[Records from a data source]
-=-=-=-=-
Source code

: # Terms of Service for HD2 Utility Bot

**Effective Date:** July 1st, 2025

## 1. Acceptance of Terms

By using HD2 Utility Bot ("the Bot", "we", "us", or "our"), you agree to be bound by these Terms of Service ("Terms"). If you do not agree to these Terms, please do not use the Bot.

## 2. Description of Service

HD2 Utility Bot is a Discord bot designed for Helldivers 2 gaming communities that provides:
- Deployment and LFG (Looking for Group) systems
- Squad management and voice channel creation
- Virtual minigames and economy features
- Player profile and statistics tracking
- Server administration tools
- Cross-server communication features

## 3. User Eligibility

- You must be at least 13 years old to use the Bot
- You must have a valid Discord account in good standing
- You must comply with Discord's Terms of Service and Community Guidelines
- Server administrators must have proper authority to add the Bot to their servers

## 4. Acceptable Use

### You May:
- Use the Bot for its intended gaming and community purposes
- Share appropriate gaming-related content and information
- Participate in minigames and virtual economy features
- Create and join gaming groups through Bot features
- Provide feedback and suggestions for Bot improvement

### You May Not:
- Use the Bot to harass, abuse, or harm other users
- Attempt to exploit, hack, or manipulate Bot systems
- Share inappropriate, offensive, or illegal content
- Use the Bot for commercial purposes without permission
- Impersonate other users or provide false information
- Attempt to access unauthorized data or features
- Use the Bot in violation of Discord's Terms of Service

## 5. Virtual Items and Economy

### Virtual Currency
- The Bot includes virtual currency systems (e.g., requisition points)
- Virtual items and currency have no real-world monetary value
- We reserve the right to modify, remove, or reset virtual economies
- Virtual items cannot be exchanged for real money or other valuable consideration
-=-=-=-=-
* [JOB ITEM]: Once you have read the entries, write them out again without altering a single character.

* [COMPLETED TASK]:
Source code

: # Terms of Service for HD2 Utility Bot

**Effective Date:** July 1st, 2025

## 1. Acceptance of Terms

By using HD2 Utility Bot ("the Bot", "we", "us", or "our"), you agree to be bound by these Terms of Service ("Terms"). If you do not agree to these Terms, please do not use the Bot.

## 2. Description of Service

HD2 Utility Bot is a Discord bot designed for Helldivers 2 gaming communities that provides:
- Deployment and LFG (Looking for Group) systems
- Squad management and voice channel creation
- Virtual minigames and economy features
- Player profile and statistics tracking
- Server administration tools
- Cross-server communication features

## 3. User Eligibility

- You must be at least 13 years old to use the Bot
- You must have a valid Discord account in good standing
- You must comply with Discord's Terms of Service and Community Guidelines
- Server administrators must have proper authority to add the Bot to their servers

## 4. Acceptable Use

### You May:
- Use the Bot for its intended gaming and community purposes
- Share appropriate gaming-related content and information
- Participate in minigames and virtual economy features
- Create and join gaming groups through Bot features
- Provide feedback and suggestions for Bot improvement

### You May Not:
- Use the Bot to harass, abuse, or harm other users
- Attempt to exploit, hack, or manipulate Bot systems
- Share inappropriate, offensive, or illegal content
- Use the Bot for commercial purposes without permission
- Impersonate other users or provide false information
- Attempt to access unauthorized data or features
- Use the Bot in violation of Discord's Terms of Service

## 5. Virtual Items and Economy

### Virtual Currency
- The Bot includes virtual currency systems (e.g., requisition points)
- Virtual items and currency have no real-world monetary value
- We reserve the right to modify, remove, or reset virtual economies
- Virtual items cannot be exchanged for real money or other valuable consideration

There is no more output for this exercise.